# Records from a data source
........

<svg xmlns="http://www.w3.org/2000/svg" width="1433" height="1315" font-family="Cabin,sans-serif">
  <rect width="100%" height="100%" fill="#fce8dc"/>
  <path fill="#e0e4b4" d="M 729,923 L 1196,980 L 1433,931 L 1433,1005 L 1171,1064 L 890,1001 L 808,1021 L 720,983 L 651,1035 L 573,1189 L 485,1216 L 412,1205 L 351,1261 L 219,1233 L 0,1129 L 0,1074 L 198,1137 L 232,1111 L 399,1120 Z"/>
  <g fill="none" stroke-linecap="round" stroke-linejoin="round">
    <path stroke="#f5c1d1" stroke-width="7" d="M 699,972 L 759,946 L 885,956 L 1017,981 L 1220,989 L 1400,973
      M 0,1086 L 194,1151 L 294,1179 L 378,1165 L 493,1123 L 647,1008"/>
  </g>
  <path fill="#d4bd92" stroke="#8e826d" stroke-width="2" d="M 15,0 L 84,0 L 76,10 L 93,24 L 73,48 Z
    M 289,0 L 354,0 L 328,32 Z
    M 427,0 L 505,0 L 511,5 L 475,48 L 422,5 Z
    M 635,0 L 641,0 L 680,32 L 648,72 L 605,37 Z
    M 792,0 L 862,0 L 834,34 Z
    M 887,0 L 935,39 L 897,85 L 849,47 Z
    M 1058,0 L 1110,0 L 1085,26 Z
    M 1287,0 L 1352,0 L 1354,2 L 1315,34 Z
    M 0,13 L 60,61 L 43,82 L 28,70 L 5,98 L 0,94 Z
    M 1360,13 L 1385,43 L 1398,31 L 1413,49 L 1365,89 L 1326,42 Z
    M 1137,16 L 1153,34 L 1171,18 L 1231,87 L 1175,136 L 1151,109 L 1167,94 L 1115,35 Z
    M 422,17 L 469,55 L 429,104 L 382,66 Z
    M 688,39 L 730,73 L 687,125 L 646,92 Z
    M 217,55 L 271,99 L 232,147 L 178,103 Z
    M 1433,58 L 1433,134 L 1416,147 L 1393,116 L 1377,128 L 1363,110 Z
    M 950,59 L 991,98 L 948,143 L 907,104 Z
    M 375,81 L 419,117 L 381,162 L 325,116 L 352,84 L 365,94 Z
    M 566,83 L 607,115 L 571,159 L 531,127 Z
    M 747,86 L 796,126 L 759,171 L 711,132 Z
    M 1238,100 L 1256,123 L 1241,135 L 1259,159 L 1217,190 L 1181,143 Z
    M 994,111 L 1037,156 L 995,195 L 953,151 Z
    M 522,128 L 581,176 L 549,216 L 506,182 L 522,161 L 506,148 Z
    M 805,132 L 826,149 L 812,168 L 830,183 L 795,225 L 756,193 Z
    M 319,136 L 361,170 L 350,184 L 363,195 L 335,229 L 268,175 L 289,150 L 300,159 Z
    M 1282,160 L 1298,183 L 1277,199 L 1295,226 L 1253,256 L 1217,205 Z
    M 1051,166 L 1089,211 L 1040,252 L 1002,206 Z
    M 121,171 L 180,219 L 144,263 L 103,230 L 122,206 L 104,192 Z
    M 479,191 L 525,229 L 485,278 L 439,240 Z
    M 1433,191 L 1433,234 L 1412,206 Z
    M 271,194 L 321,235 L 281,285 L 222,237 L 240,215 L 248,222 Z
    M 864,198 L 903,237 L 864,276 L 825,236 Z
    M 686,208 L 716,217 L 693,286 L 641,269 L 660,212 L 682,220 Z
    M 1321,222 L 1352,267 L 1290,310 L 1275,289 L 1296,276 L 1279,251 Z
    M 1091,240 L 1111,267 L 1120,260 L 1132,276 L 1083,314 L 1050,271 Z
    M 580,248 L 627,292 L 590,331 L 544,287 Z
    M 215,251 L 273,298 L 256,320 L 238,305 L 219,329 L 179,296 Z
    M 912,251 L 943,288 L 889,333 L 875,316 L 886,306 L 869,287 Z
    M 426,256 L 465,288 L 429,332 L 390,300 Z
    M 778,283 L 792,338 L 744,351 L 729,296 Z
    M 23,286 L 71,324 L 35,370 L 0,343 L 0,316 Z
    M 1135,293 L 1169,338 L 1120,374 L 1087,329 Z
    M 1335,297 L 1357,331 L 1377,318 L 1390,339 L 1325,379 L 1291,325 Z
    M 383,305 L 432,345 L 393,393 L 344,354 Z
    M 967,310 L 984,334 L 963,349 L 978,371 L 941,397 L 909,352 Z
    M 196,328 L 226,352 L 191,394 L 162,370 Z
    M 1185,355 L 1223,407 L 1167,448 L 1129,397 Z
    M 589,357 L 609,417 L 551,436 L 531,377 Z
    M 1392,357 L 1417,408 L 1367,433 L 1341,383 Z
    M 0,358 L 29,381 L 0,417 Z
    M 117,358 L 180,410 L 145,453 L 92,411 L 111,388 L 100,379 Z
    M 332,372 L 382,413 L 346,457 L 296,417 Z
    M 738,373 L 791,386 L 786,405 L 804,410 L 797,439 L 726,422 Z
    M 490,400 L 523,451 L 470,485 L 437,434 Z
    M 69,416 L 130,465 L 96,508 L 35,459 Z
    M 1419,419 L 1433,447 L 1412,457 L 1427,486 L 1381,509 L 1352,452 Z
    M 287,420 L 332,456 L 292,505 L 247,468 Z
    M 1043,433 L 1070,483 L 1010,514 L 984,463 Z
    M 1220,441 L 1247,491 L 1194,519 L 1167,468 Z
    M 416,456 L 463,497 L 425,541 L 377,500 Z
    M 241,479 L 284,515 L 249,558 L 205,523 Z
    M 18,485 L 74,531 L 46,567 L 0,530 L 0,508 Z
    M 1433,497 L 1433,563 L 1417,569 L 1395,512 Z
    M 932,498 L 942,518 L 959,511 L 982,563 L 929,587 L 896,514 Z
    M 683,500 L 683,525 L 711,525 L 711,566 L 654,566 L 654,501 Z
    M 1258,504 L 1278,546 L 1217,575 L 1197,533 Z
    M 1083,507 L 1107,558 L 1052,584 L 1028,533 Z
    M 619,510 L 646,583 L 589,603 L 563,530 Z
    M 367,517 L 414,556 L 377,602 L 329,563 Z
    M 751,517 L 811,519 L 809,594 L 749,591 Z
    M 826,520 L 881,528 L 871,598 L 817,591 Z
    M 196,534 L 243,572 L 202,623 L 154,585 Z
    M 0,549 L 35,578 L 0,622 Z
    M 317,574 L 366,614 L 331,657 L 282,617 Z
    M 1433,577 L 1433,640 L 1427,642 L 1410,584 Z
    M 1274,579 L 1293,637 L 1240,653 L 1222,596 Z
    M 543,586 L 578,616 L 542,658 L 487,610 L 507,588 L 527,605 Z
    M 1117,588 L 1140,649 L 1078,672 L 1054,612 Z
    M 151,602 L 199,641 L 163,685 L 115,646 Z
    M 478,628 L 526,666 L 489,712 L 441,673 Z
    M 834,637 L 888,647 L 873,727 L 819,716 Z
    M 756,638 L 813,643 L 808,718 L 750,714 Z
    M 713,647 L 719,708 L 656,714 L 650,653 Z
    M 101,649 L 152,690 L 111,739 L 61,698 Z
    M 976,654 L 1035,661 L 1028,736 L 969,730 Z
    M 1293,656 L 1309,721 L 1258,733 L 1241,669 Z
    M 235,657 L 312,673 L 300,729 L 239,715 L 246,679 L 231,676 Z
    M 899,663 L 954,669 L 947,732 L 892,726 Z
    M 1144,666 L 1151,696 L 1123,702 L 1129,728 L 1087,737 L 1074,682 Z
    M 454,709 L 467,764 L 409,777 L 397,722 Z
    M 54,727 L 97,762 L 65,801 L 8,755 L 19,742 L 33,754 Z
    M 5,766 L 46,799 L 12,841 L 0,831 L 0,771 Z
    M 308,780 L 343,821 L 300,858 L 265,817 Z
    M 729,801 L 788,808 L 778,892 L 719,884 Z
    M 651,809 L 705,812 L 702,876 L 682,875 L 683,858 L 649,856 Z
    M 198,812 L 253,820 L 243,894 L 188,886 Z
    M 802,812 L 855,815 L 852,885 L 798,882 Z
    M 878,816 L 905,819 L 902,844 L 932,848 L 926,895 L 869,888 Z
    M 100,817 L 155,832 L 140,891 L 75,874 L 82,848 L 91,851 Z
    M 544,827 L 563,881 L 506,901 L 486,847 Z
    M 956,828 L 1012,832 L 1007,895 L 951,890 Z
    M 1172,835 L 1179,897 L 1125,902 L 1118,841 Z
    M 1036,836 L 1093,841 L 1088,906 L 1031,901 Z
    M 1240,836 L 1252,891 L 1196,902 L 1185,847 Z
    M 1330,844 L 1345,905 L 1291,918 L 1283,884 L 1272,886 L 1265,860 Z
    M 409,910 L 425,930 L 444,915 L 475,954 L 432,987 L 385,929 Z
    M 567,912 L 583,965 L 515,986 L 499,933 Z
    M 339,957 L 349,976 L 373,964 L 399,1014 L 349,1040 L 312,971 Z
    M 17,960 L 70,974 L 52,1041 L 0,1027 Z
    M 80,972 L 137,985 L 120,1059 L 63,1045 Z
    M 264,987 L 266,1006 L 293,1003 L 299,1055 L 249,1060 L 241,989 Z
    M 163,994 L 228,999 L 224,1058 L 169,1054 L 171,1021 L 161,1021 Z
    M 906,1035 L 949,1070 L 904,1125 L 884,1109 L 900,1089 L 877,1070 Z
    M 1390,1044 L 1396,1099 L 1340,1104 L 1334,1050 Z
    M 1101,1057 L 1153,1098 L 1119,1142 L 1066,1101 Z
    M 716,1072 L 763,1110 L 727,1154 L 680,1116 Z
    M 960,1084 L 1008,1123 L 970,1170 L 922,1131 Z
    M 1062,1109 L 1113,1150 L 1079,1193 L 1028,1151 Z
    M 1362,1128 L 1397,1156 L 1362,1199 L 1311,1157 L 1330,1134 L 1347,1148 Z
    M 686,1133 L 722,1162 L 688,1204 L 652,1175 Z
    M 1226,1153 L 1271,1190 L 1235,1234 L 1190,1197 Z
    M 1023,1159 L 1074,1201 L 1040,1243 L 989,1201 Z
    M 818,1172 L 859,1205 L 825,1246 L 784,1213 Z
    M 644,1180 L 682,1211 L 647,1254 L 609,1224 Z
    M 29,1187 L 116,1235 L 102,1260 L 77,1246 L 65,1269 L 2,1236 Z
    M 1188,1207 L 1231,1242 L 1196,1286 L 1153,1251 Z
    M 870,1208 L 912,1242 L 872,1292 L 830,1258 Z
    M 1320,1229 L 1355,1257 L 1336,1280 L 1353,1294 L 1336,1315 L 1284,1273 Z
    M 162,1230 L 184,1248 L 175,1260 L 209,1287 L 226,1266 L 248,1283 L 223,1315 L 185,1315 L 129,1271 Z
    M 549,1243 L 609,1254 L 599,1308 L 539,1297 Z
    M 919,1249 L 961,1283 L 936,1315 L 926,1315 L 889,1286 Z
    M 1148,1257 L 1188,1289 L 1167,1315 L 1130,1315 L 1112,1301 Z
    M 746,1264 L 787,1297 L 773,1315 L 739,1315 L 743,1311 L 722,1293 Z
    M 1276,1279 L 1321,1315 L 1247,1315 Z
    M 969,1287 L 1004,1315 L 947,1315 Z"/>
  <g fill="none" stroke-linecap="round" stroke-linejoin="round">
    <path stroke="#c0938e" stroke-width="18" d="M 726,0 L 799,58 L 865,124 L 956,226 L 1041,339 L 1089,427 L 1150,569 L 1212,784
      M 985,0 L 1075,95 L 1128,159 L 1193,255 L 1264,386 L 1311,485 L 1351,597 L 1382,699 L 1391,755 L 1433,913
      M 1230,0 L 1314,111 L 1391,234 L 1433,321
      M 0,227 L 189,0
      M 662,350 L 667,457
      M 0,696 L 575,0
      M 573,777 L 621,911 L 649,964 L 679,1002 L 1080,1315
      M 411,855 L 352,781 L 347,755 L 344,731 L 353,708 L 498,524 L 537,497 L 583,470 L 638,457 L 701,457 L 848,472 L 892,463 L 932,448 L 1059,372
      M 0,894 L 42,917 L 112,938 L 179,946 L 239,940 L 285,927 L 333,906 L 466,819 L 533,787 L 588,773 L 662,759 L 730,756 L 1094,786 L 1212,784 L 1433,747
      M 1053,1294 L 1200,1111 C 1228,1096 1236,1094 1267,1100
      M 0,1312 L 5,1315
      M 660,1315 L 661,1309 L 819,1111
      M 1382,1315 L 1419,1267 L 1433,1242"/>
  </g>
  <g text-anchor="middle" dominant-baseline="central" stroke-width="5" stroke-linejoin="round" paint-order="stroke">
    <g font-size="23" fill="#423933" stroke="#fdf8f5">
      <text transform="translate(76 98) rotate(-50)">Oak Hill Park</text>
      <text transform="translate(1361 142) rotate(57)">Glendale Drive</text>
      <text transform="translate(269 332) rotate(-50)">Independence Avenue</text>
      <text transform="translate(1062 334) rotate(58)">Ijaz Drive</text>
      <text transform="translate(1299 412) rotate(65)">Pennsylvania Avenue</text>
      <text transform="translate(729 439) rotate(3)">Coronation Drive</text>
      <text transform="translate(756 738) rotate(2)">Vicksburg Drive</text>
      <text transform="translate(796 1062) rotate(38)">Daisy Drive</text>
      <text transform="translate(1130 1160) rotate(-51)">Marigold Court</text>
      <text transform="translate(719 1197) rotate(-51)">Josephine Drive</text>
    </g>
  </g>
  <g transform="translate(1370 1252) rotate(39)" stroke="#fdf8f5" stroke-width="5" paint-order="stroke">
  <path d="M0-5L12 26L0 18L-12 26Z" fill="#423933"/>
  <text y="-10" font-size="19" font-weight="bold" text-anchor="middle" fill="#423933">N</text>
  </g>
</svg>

........

# Exercise
Return all lines from the entries that contain the string "middle".

# Exercise solution
  <g text-anchor="middle" dominant-baseline="central" stroke-width="5" stroke-linejoin="round" paint-order="stroke">
  <text y="-10" font-size="19" font-weight="bold" text-anchor="middle" fill="#423933">N</text>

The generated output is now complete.